Nevertheless, for me, it had opened portals to the world of younger generations of Kashmir, beyond the newspaper headlines.  The event had inspired a parallel concert “Haqeeqat-e-Kashmir” (the reality of Kashmir) on the same day. For the huge participation of youth, it was an occasion for the third generation of Kashmiris to express themselves to the world outside- the way they wanted. This unique combination of folk, music, dramas and poetry spoke about the alternative mediums the new generations have chosen for telling the stories of their land. The performance by two school going rappers Saif and Fahid from the old city telling their story through their rapid word, rhythm and action that even a thousand words cannot narrate, is still etched on my memory. The inspiration for these two young rappers was 2010, song ‘I protest” by young rapper Roushan Illahi, of MC Kash.
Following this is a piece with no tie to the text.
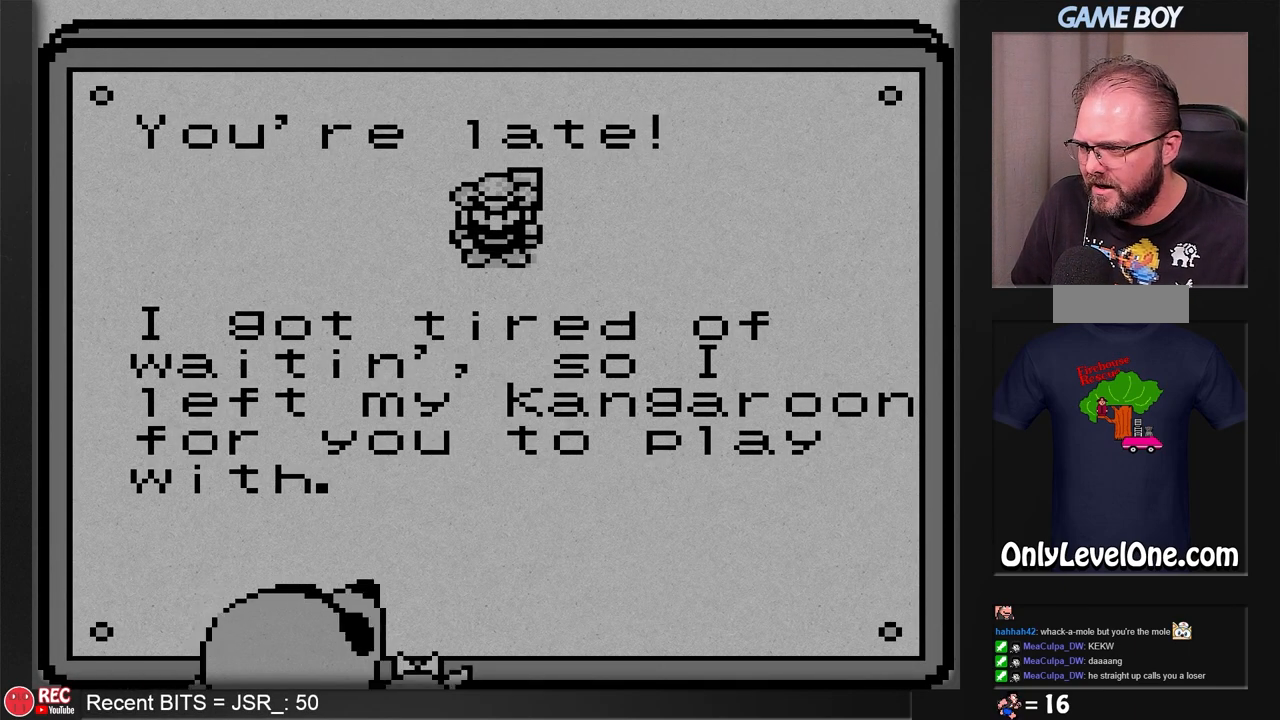
{"buttons": [], "events": []}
The song ‘I protest’, is seen as a paradigm shift in ‘the youth resistance’. It had been  featured on some international television channels and won millions of fans across the world.  Interestingly it has been removed from the YouTube, and the message reads:  “The following content has been identified by the YouTube community as inappropriate or offensive to some audiences.”  Nevertheless, the MC Kash was a trendsetter. Since the day it was uploaded, scores of youth have taken to music and songs and have been using this medium to tell their story of pain and agony.   Some of them are three –in- one, they write songs, compose music and sing. Some, have also excelled in cinematography and have produced musical video that not only tell the story of pain and agony of the paradise but also depict cultural richness and social ethos of their land.
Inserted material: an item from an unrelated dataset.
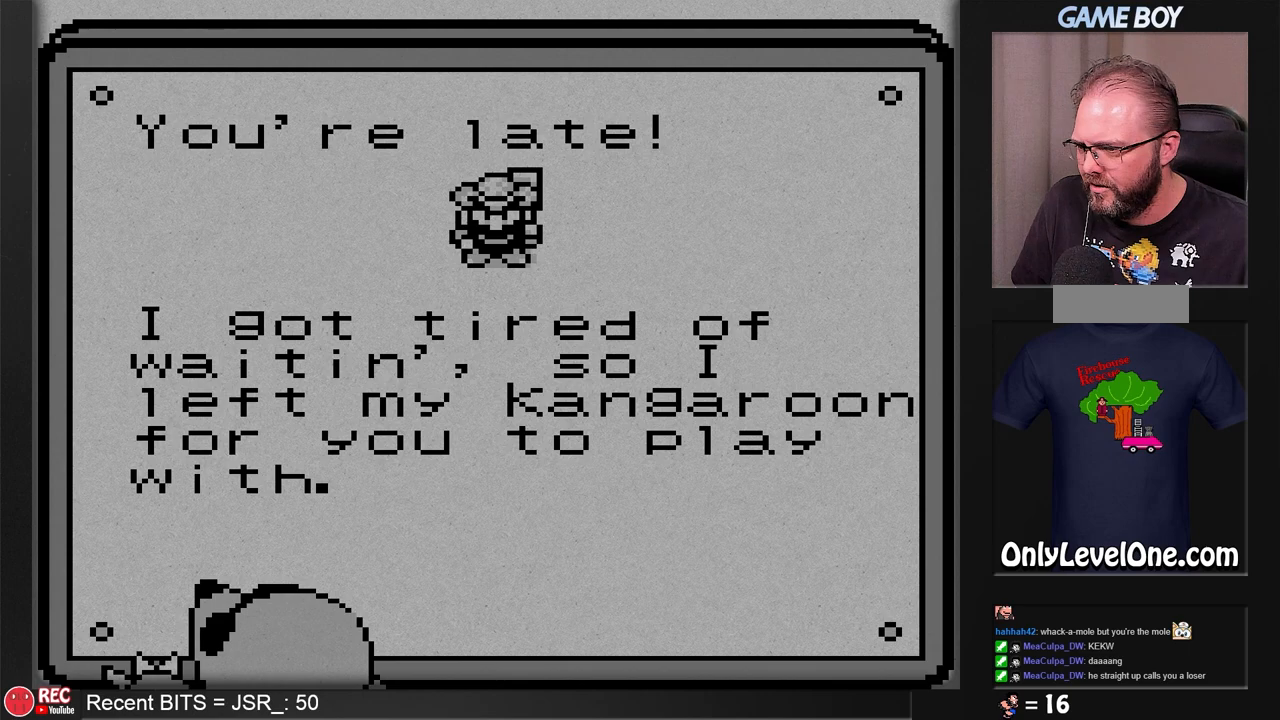
{"buttons": [], "events": []}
These songs filmed against the scenic beauty of the land and of course carrying eerie shots of the sad situation as has been obtaining in this land that once made emperor and poets like Thomas Moore in distant place wax lyrical can win lots of lovers for Kashmiri music across the world.  
Most of the youth, who have taken to music are professionals with good academic background and curriculum vitae. Some of them are brilliant students, expressing love for their land through good poetry and soul-stirring music. Instead of remaining stuck up in the folk tunes and traditional instruments this new generation of musicians and singers have selected fusion- a mix of Kashmiri, oriental and English as their medium. Through innovations, some of them have breathed new life in the traditional forms and made the traditional Koshur music favourite in a whole young generation. Some time back, a British-Kashmir sharing his experience rightly observed that the fusion was the best genre to take Kashmir songs and music- of course, the message to the international audience. 
  Graduating from one level to another, during the past eight years, hundreds of songs sung by these young singers been and  put to music  have been uploaded on the YouTube and other channels.  Some of them, who performed abroad at public places like Hyde Park in London to international gatherings, not only enthralled the audience but very subtly narrated the story of their land.  Having watched some of these artists live and many of them on the small screen, it will require a connoisseur of music to evaluate them critically. Nonetheless, I see most of them as ambassadors of   Kashmir   for the outside world.